Problem statement »
Your answer should be the lines of the material that include the word "elbow".

Exercise input »

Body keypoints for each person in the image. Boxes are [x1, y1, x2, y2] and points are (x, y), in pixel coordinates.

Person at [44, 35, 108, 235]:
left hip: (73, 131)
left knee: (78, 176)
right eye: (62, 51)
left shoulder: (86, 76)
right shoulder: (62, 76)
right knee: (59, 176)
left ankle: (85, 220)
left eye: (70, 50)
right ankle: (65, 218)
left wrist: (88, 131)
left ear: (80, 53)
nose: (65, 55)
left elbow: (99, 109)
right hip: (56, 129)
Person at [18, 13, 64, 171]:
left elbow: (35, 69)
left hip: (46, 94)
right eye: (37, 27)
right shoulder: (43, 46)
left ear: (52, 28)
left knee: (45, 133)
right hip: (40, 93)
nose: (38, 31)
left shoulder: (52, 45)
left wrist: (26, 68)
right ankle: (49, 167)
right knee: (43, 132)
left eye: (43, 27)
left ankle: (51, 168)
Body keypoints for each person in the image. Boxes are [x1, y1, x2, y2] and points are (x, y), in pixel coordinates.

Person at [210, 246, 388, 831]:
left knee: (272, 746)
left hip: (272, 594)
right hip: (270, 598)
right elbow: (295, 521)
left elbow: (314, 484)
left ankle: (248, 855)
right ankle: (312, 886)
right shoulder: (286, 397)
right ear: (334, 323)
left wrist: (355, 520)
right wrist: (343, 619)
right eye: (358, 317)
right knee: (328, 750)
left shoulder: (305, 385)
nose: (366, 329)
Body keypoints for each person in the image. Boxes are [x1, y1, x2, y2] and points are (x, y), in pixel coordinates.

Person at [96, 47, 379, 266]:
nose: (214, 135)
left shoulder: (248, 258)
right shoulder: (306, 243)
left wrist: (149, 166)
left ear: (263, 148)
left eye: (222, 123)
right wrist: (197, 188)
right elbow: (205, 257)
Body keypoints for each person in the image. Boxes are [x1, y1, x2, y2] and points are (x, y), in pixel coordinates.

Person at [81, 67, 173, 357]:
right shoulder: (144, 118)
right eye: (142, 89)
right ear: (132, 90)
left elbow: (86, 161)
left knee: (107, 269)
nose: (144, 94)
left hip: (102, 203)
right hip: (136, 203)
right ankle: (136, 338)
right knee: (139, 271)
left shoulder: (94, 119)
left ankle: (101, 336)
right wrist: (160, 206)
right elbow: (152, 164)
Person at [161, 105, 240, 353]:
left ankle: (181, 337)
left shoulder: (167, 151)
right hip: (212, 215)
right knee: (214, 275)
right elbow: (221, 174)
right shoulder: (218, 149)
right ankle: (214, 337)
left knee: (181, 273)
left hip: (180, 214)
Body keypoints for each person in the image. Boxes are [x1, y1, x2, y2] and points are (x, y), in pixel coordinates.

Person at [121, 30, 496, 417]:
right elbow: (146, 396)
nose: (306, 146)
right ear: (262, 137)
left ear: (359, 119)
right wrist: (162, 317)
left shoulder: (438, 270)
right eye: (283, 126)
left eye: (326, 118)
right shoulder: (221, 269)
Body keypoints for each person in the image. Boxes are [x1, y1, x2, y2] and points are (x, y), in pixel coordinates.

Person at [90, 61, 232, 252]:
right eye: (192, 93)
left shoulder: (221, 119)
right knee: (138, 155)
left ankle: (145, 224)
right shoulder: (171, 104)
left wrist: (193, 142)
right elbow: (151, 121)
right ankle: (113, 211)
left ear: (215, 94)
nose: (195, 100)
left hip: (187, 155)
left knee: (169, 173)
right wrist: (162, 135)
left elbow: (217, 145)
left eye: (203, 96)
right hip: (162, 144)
---
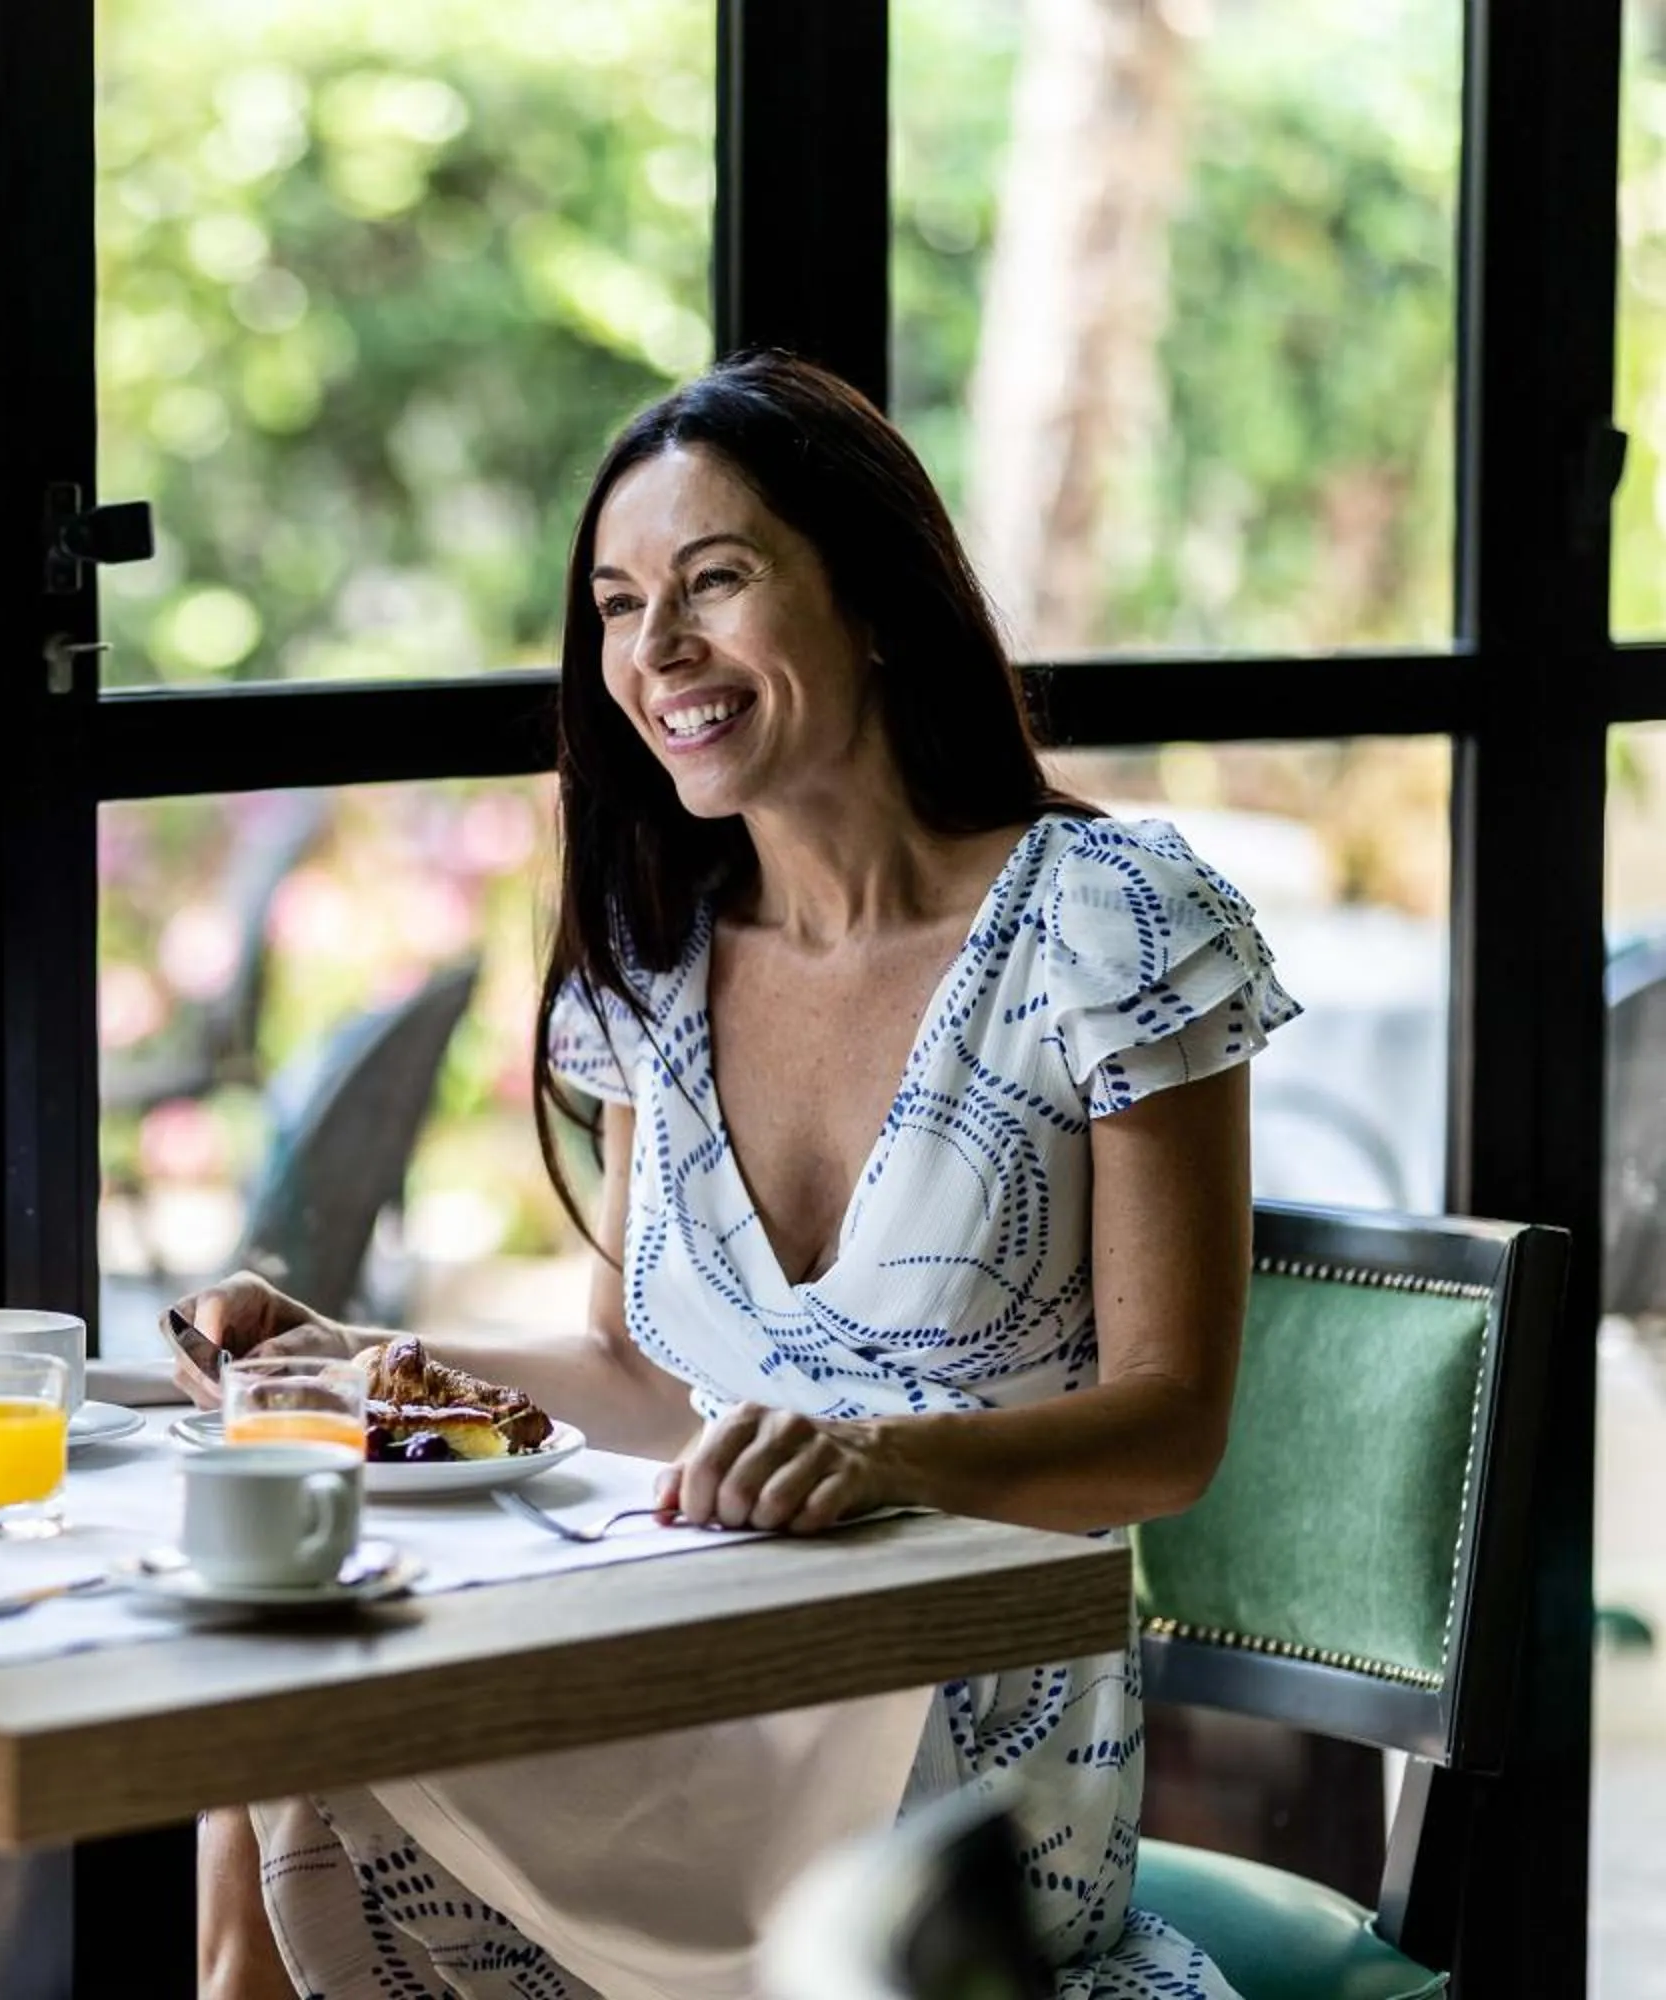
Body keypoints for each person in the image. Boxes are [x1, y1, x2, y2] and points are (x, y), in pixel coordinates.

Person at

Result »
left elbow: (99, 109)
left elbow: (35, 69)
right elbow: (295, 521)
left elbow: (314, 484)
right elbow: (205, 257)
left elbow: (86, 161)
right elbow: (152, 164)
right elbow: (221, 174)
right elbow: (146, 396)
right elbow: (151, 121)
left elbow: (217, 145)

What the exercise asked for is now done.